### Problem to solve
If a record holds a picture, leave the picture out and print everything else exactly.

### Extracted information
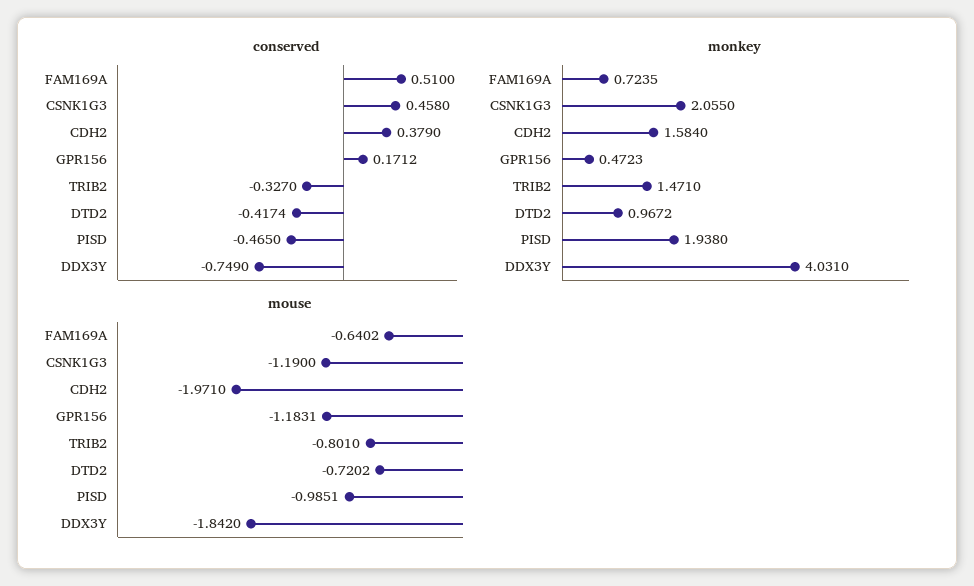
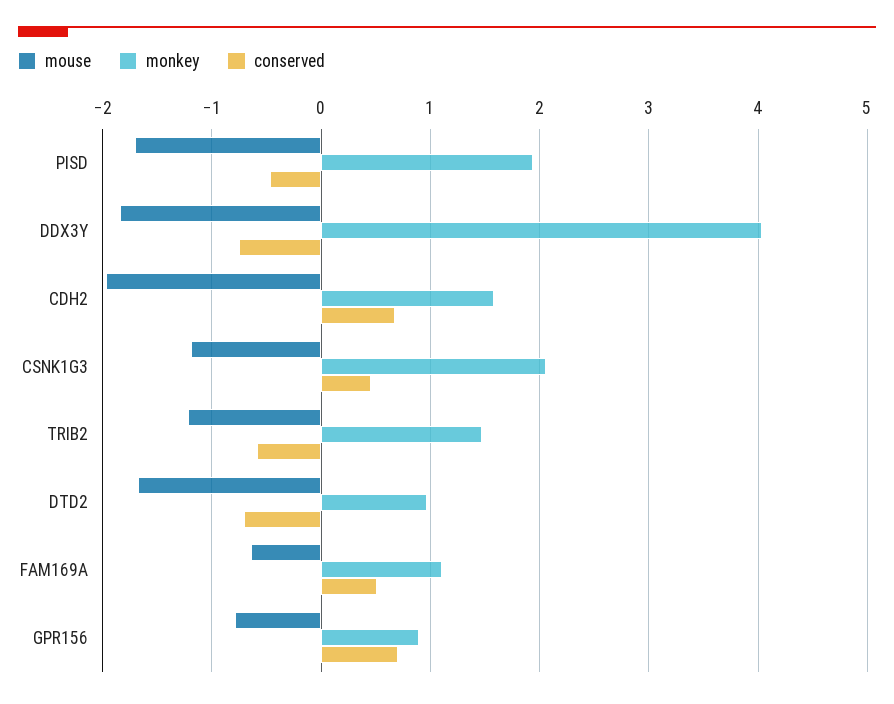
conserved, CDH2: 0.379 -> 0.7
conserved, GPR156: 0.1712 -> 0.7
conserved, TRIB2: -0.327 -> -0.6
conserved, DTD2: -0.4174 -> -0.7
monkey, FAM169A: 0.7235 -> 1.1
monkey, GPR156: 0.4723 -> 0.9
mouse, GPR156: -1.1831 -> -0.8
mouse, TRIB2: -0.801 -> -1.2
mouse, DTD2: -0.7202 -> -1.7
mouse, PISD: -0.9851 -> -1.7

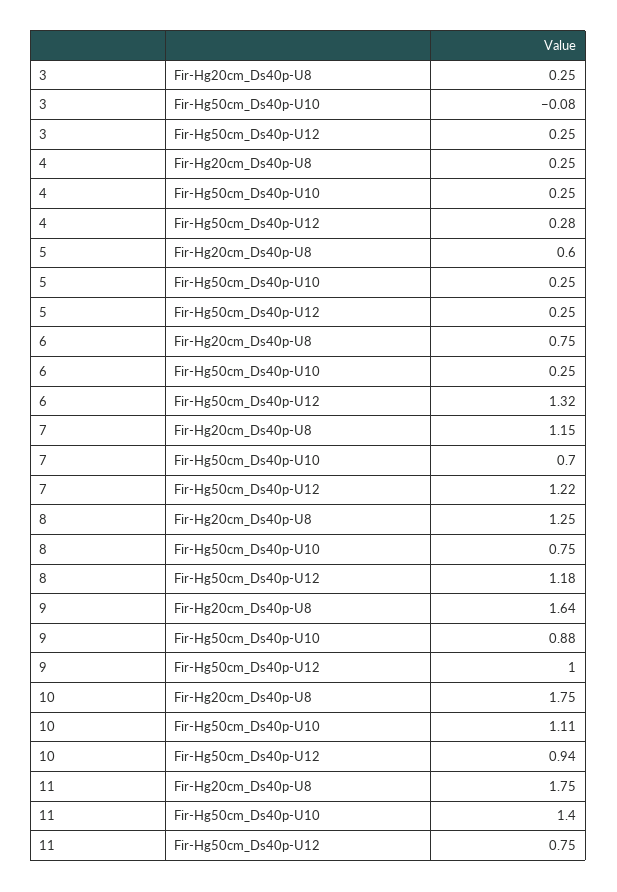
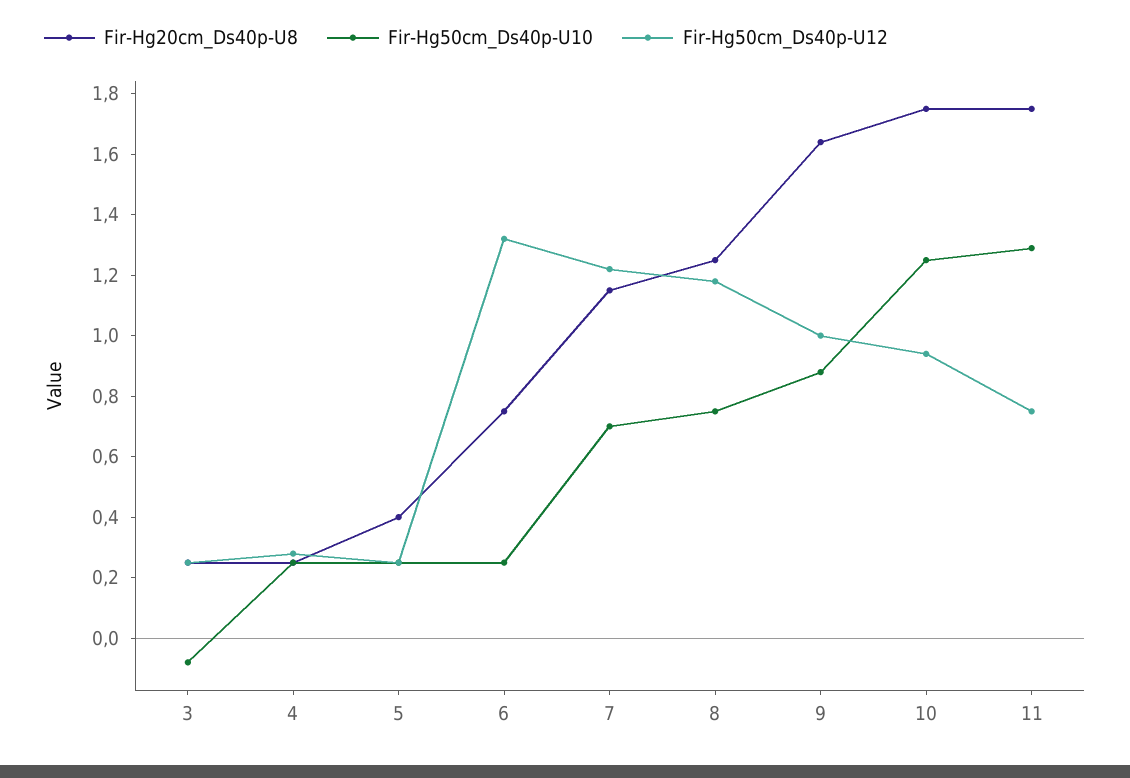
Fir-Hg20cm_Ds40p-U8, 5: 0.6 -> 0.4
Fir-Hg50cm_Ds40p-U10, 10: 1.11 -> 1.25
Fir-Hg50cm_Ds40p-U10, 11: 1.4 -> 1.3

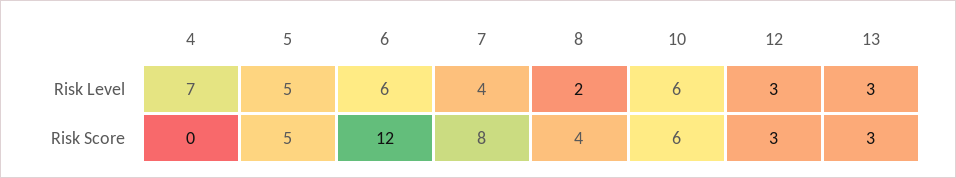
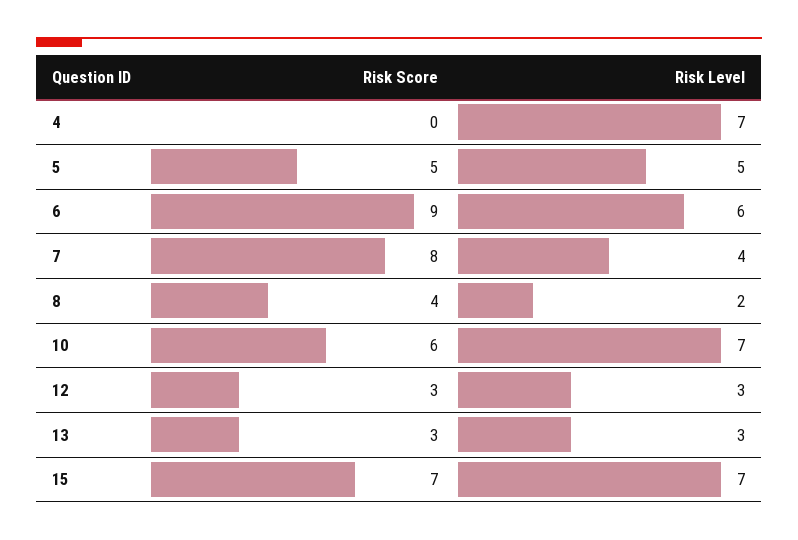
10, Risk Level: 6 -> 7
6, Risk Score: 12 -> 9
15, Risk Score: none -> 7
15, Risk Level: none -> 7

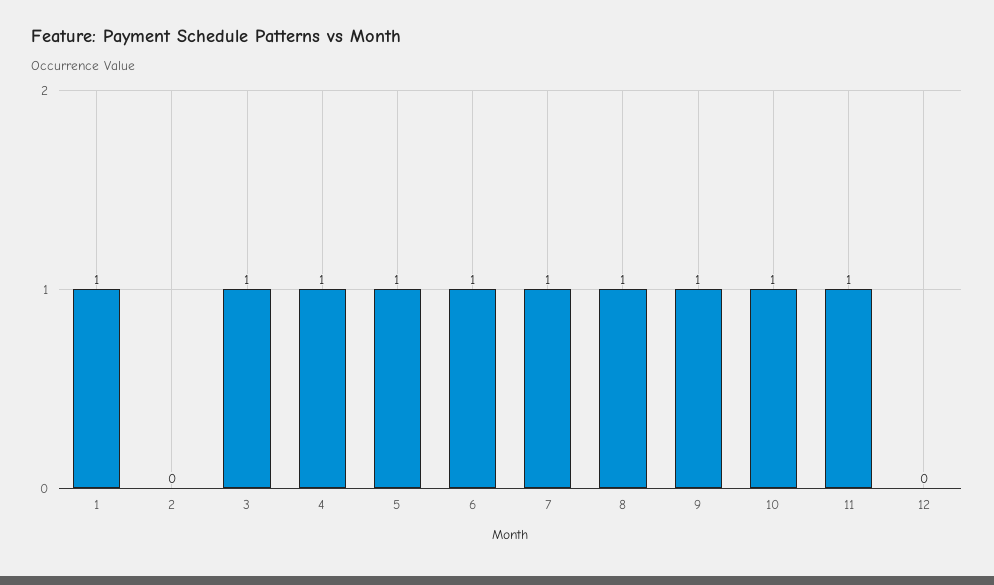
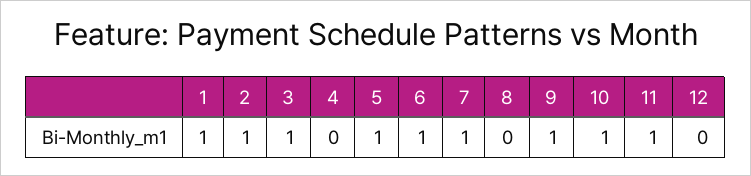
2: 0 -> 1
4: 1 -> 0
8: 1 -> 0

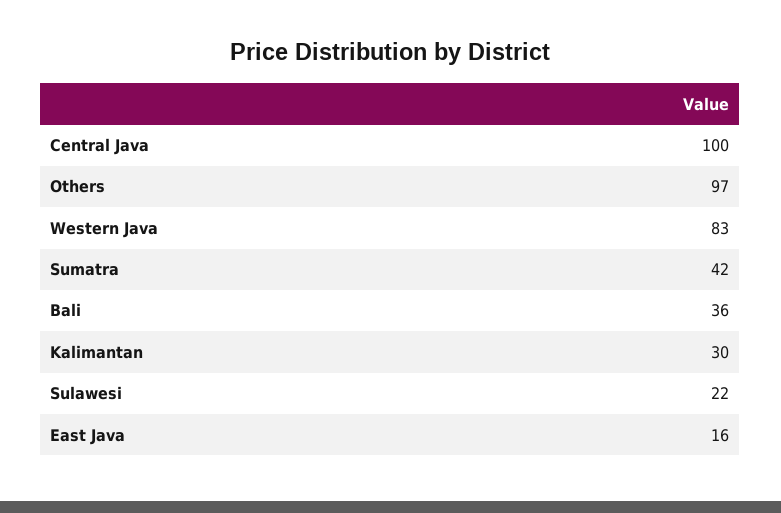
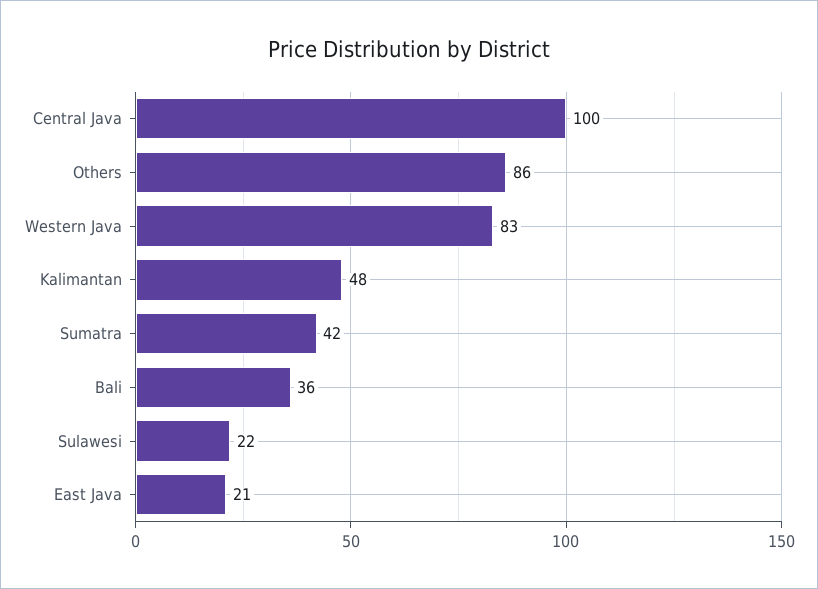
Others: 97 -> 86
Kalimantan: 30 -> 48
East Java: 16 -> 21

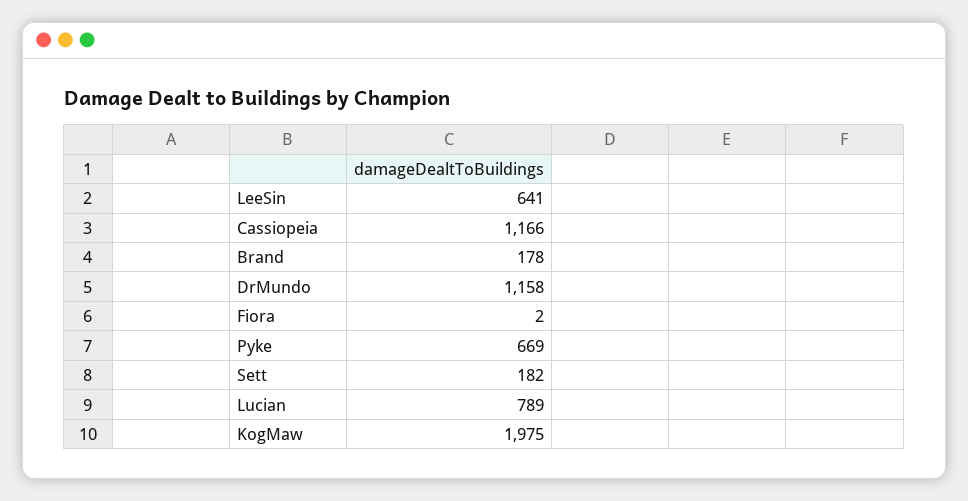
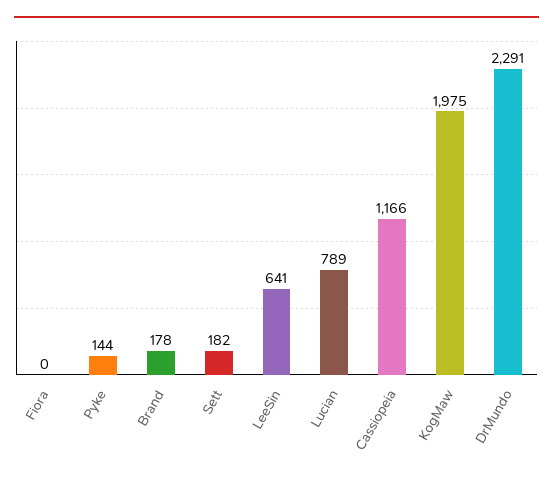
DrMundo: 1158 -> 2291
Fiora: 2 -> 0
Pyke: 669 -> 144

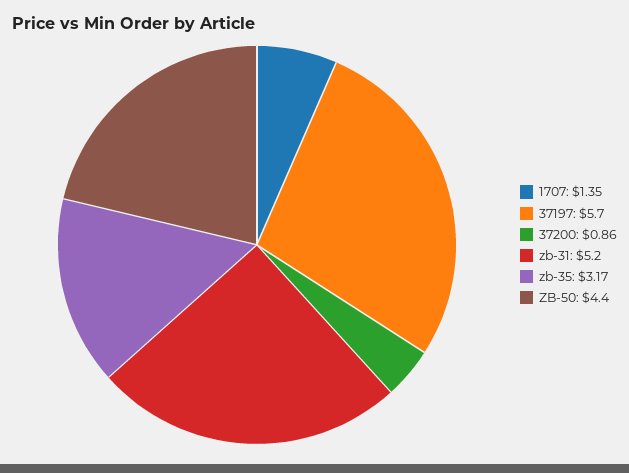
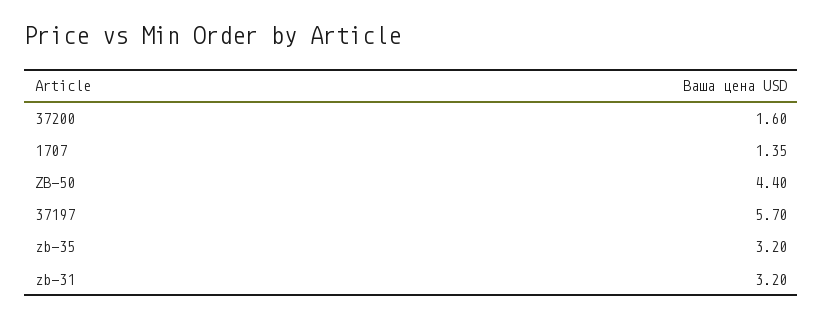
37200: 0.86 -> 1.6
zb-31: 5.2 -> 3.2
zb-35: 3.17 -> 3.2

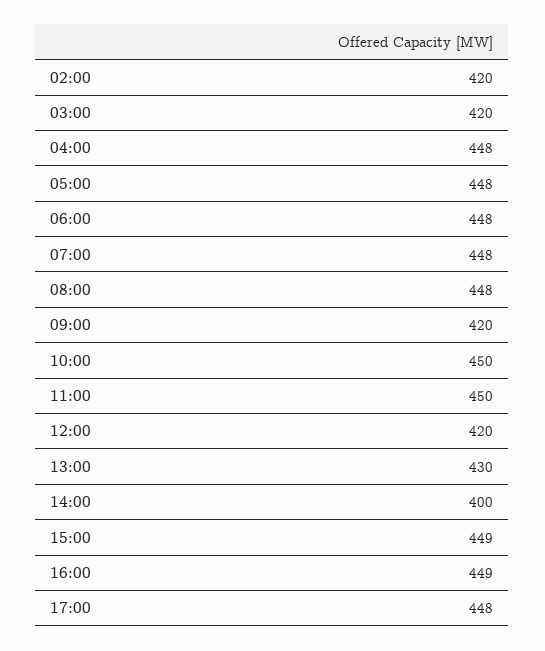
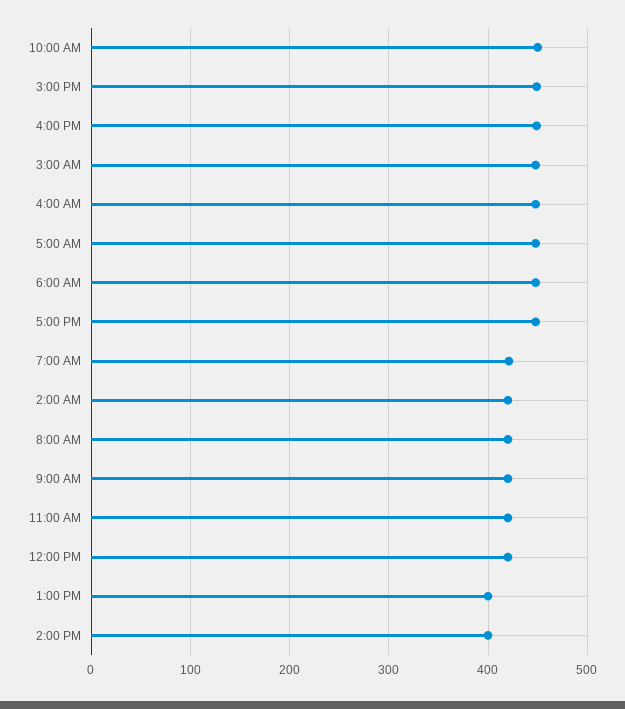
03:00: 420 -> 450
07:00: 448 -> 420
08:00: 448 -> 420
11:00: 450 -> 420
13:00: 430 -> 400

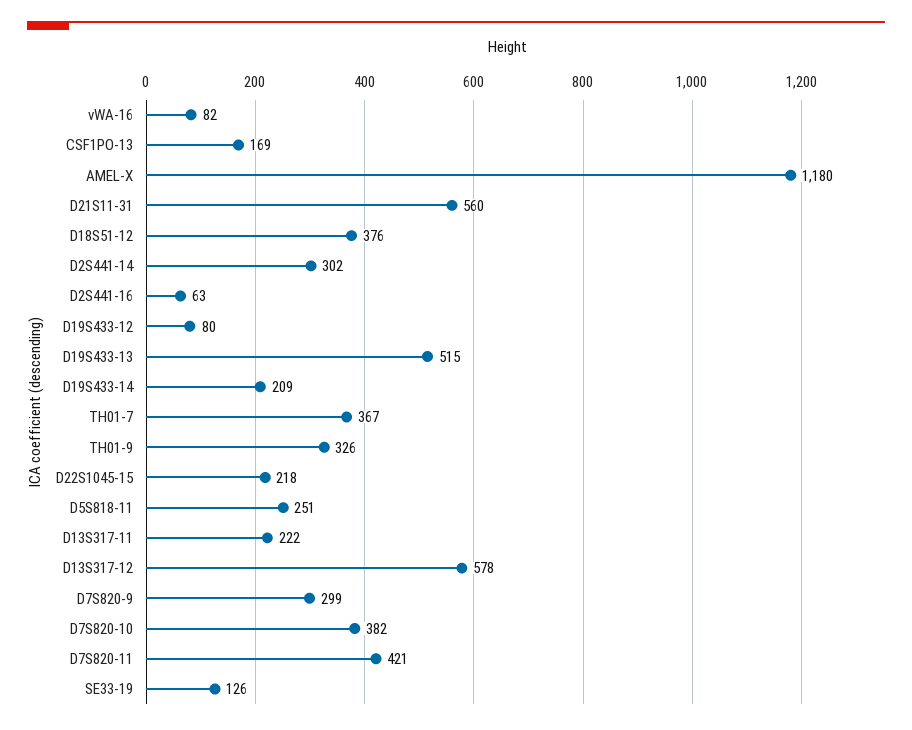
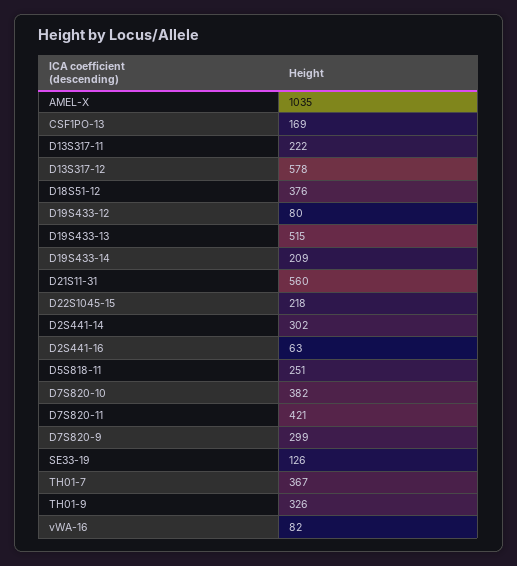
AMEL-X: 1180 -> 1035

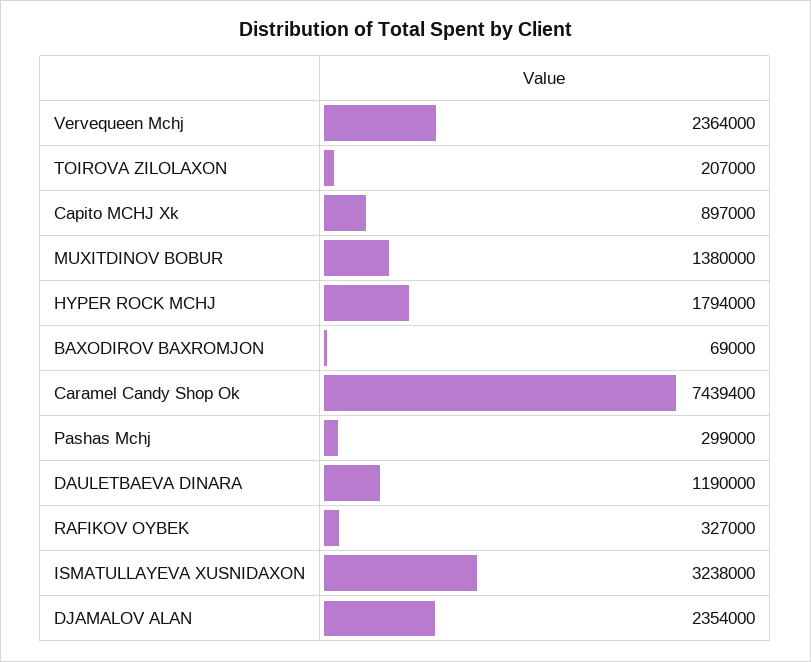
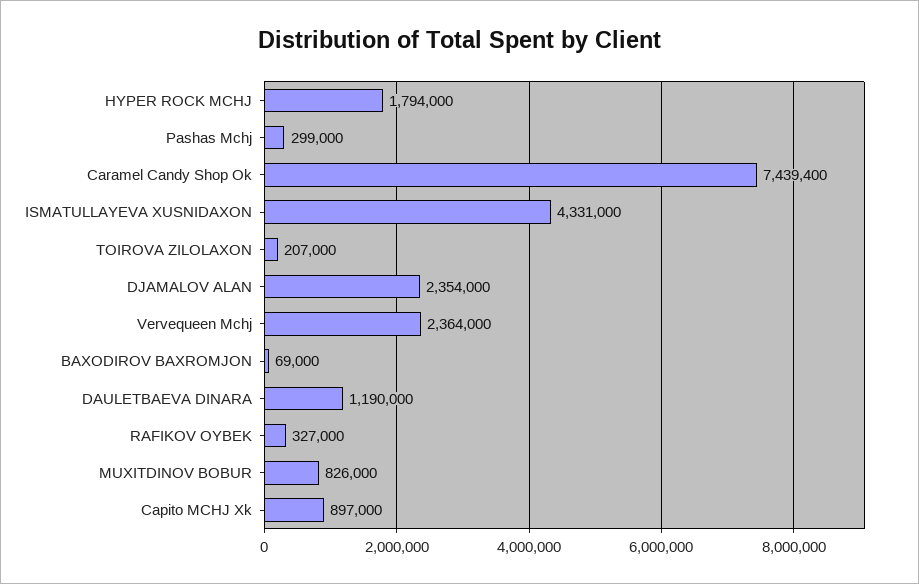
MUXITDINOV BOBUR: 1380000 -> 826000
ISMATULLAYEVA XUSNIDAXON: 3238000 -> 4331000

### Written solution
conserved, CDH2: 0.379 -> 0.7
conserved, GPR156: 0.1712 -> 0.7
conserved, TRIB2: -0.327 -> -0.6
conserved, DTD2: -0.4174 -> -0.7
monkey, FAM169A: 0.7235 -> 1.1
monkey, GPR156: 0.4723 -> 0.9
mouse, GPR156: -1.1831 -> -0.8
mouse, TRIB2: -0.801 -> -1.2
mouse, DTD2: -0.7202 -> -1.7
mouse, PISD: -0.9851 -> -1.7

Fir-Hg20cm_Ds40p-U8, 5: 0.6 -> 0.4
Fir-Hg50cm_Ds40p-U10, 10: 1.11 -> 1.25
Fir-Hg50cm_Ds40p-U10, 11: 1.4 -> 1.3

10, Risk Level: 6 -> 7
6, Risk Score: 12 -> 9
15, Risk Score: none -> 7
15, Risk Level: none -> 7

2: 0 -> 1
4: 1 -> 0
8: 1 -> 0

Others: 97 -> 86
Kalimantan: 30 -> 48
East Java: 16 -> 21

DrMundo: 1158 -> 2291
Fiora: 2 -> 0
Pyke: 669 -> 144

37200: 0.86 -> 1.6
zb-31: 5.2 -> 3.2
zb-35: 3.17 -> 3.2

03:00: 420 -> 450
07:00: 448 -> 420
08:00: 448 -> 420
11:00: 450 -> 420
13:00: 430 -> 400

AMEL-X: 1180 -> 1035

MUXITDINOV BOBUR: 1380000 -> 826000
ISMATULLAYEVA XUSNIDAXON: 3238000 -> 4331000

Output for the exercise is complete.